Phase 3 — MegaContext core scaffolding ✅

  • Implement the following as isolated modules so nanochat baseline remains functional:
    • MegaContext Tree construction utilities (ingest, refresh, serialization).
    • Working Context assembly with dynamic mixing of LOD entries.
    • GistNet and LensNet entry points compatible with nanochat model classes.
    • Registry/config glue for selecting between vanilla nanochat runs and MegaContext runs.
  • Add end-to-end smoke tests mirroring the current notebook experiments.

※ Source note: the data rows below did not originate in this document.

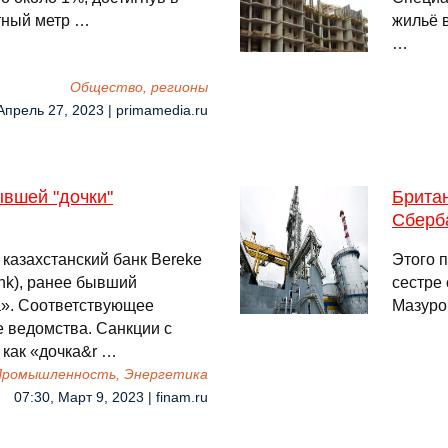
тный метр …
жильё в
…
Общество, регионы
Апрель 27, 2023 | primamedia.ru
вшей "дочки"
Брита
Сберб
казахстанский банк Bereke
Этого 
nk), ранее бывший
сестре
а». Соответствующее
Мазуро
 ведомства. Санкции с
 как «дочка&r …
 Промышленность, Энергетика
07:30, Март 9, 2023 | finam.ru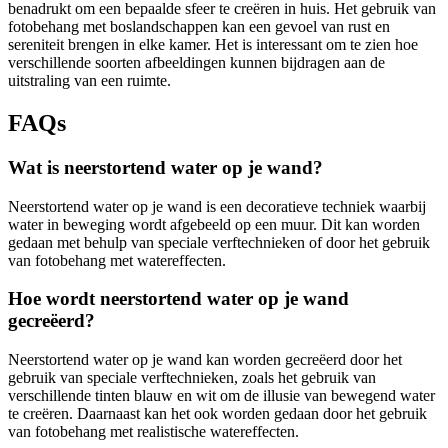
benadrukt om een bepaalde sfeer te creëren in huis. Het gebruik van
fotobehang met boslandschappen kan een gevoel van rust en
sereniteit brengen in elke kamer. Het is interessant om te zien hoe
verschillende soorten afbeeldingen kunnen bijdragen aan de
uitstraling van een ruimte.
FAQs
Wat is neerstortend water op je wand?
Neerstortend water op je wand is een decoratieve techniek waarbij
water in beweging wordt afgebeeld op een muur. Dit kan worden
gedaan met behulp van speciale verftechnieken of door het gebruik
van fotobehang met watereffecten.
Hoe wordt neerstortend water op je wand
gecreëerd?
Neerstortend water op je wand kan worden gecreëerd door het
gebruik van speciale verftechnieken, zoals het gebruik van
verschillende tinten blauw en wit om de illusie van bewegend water
te creëren. Daarnaast kan het ook worden gedaan door het gebruik
van fotobehang met realistische watereffecten.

Phase 4 — PRD feature layering 🔄

  • E2E Training: Embed the MegaContext End-to-End Training loop into nanochat’s trainer, including horizon ΔNLL evaluation and gist losses. ✅ (multi-WC batches, opportunistic LOD2 horizons, and telemetry hooks now live; remaining work is dashboarding + inference parity).
  • MegaPrediction: Attach the multi-LOD decoding head defined in MegaPrediction Training; expose CLI flags for gist-first inference. ⏳
  • Cognitive Core: Scaffold composite memory management and CK reliance checks per Cognitive-Core Training. ⏳

Phase 5 — Migration & validation

  • Port critical datasets/configs from notebooks; ensure determinism with nanochat pipelines.
  • Recreate telemetry for ΔNLL, swap rate, budget utilization, gist regression losses, and composite MC metrics within nanochat’s logging framework.
  • Validate each subsystem in isolation before full e2e runs:
    • GistNet substitutability checks (ΔNLL@H, gist cosine).
    • LensNet focus audits (target vs. predicted utilities, budget invariants).
    • MegaPrediction decoding smoke tests (gist-first vs. token-first).
    • Composite Working Context assembly sanity (LOD mixes, budgets).
  • Conduct parity runs against the legacy notebooks, monitoring loss curves, ΔNLL@H, latency, and telemetry parity.

Phase 6 — Upstream parity & maintenance

  • Keep main synced with upstream nanochat releases; regularly rebase the megacontext branch.
  • Audit MegaContext-specific diffs to ensure baseline scripts remain intact.
  • Establish a cadence for dependency bumps, CI validation, and telemetry regression checks.